(Experimental) Parallelization in Finch
Formats
Finch levels usually cannot be updated concurrently from multiple threads. Sparse and structured formats typically store their data buffers contiguously across different columns, making parallel updates difficult to implement correctly and efficiently. However, Finch provides a few specialized concurrent level types, and a few levels which can reinterpret other level formats in a concurrent way.
Finch.AtomicElementLevel
— TypeAtomicElementLevel{Vf, [Tv=typeof(Vf)], [Tp=Int], [Val]}()
Like an ElementLevel
, but updates to the level are performed atomically.
julia> tensor_tree(Tensor(Dense(AtomicElement(0.0)), [1, 2, 3]))
3-Tensor
└─ Dense [1:3]
├─ [1]: 1.0
├─ [2]: 2.0
└─ [3]: 3.0
Finch.MutexLevel
— TypeMutexLevel{Val, Lvl}()
Mutex Level Protects the level directly below it with atomics
Each position in the level below the Mutex level is protected by a lock.

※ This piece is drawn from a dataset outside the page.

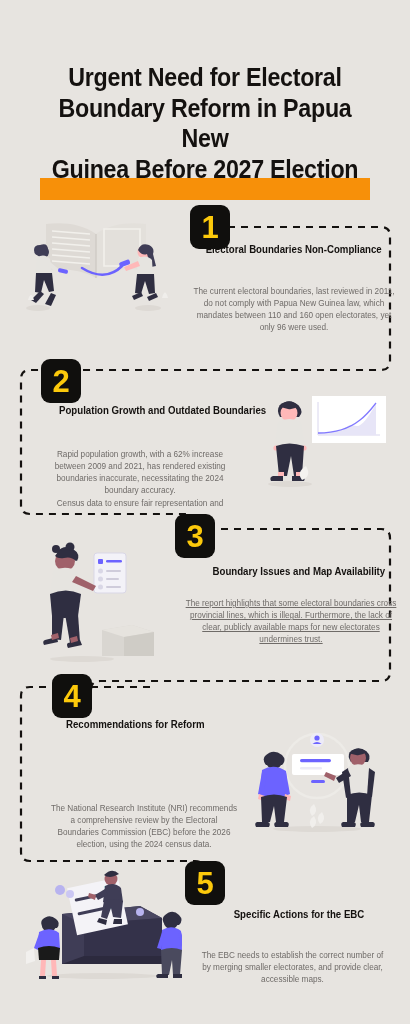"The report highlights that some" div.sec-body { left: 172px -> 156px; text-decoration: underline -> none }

julia> tensor_tree(Tensor(Dense(Mutex(Element(0.0))), [1, 2, 3]))
3-Tensor
└─ Dense [1:3]
├─ [1]: Mutex ->
│ └─ 1.0
├─ [2]: Mutex ->
│ └─ 2.0
└─ [3]: Mutex ->
└─ 3.0
Finch.SeparateLevel
— TypeSeparateLevel{Lvl, [Val]}()
A subfiber of a Separate level is a separate tensor of type Lvl
, in it's own memory space.
Each sublevel is stored in a vector of type Val
with eltype(Val) = Lvl
.
julia> tensor_tree(Tensor(Dense(Separate(Element(0.0))), [1, 2, 3]))
3-Tensor
└─ Dense [1:3]
├─ [1]: Pointer ->
│ └─ 1.0
├─ [2]: Pointer ->
│ └─ 2.0
└─ [3]: Pointer ->
└─ 3.0
Parallel Loops
A loop can be run in parallel with a parallel
dimension. A dimension can be wrapped in the parallel()

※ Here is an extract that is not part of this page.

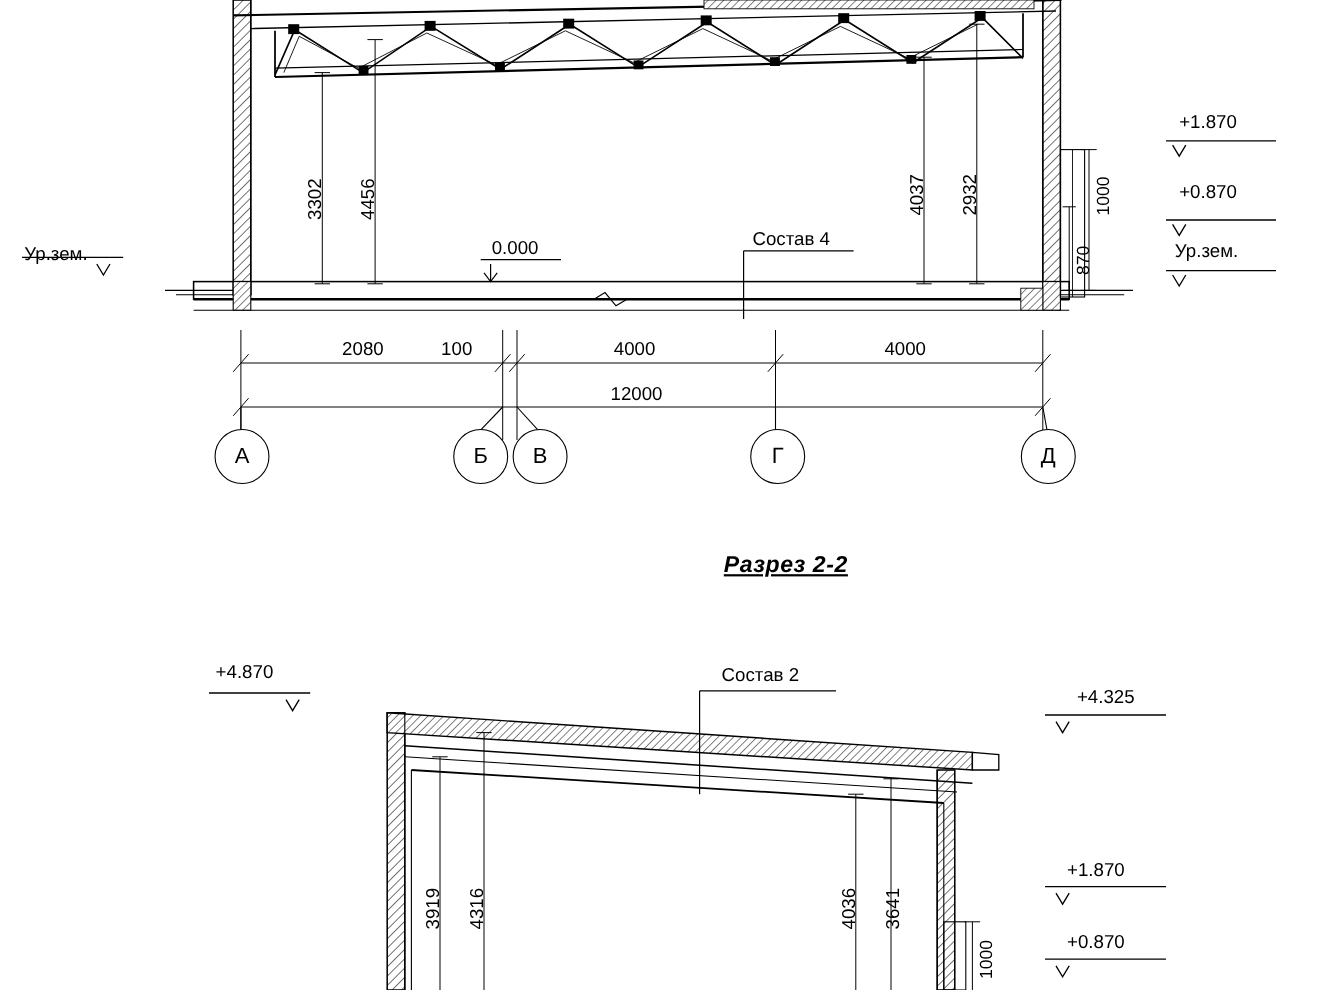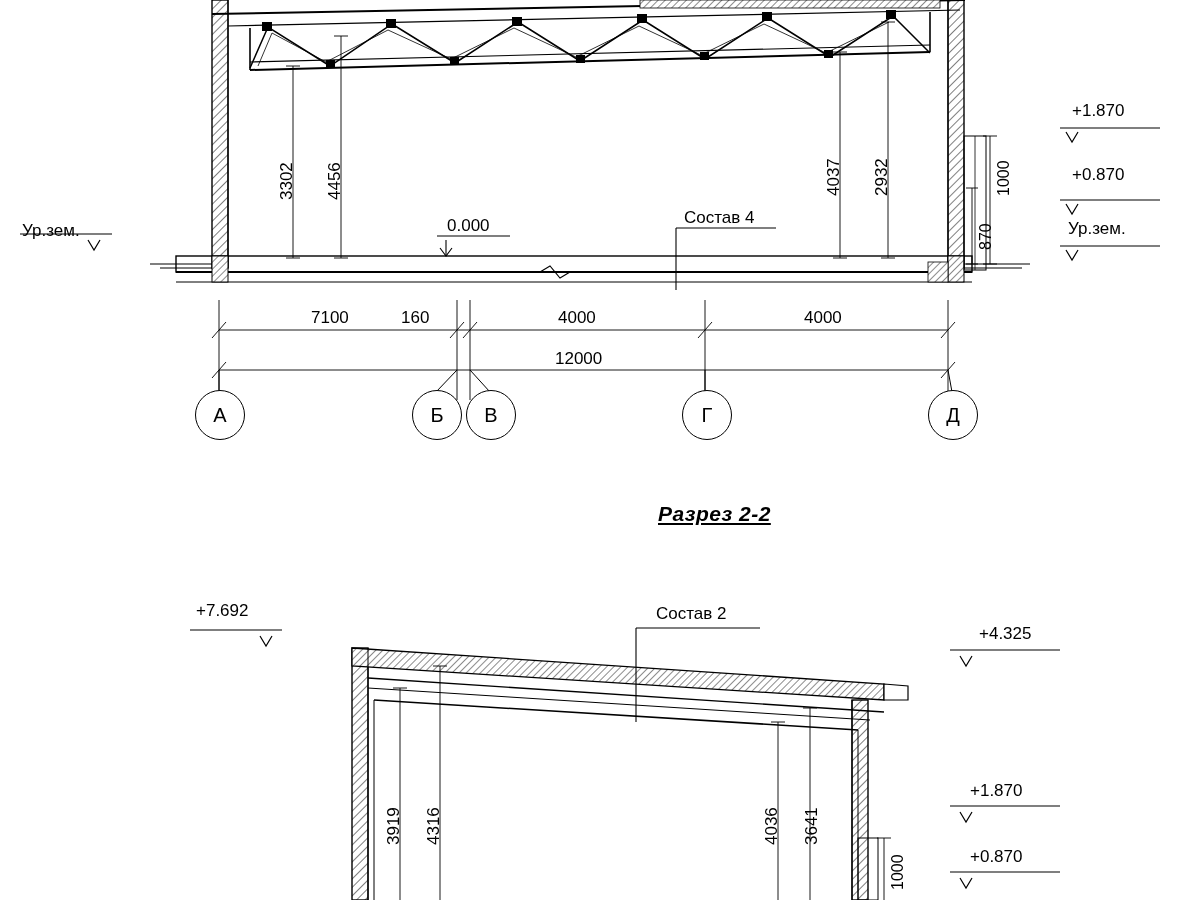"7100" div.lbl { text: 7100 -> 2080 }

modifier to indicate that it should run in parallel.
Finch.parallel
— Functionparallel(ext, device=CPU(nthreads()), schedule=static_schedule())
A dimension ext
that is parallelized over device
using the schedule
. The ext
field is usually _
, or dimensionless, but can be any standard dimension argument.
Finch.CPU
— TypeCPU(n)
A device that represents a CPU with n threads.
Finch.Serial
— TypeSerial()
A device that represents a serial CPU execution.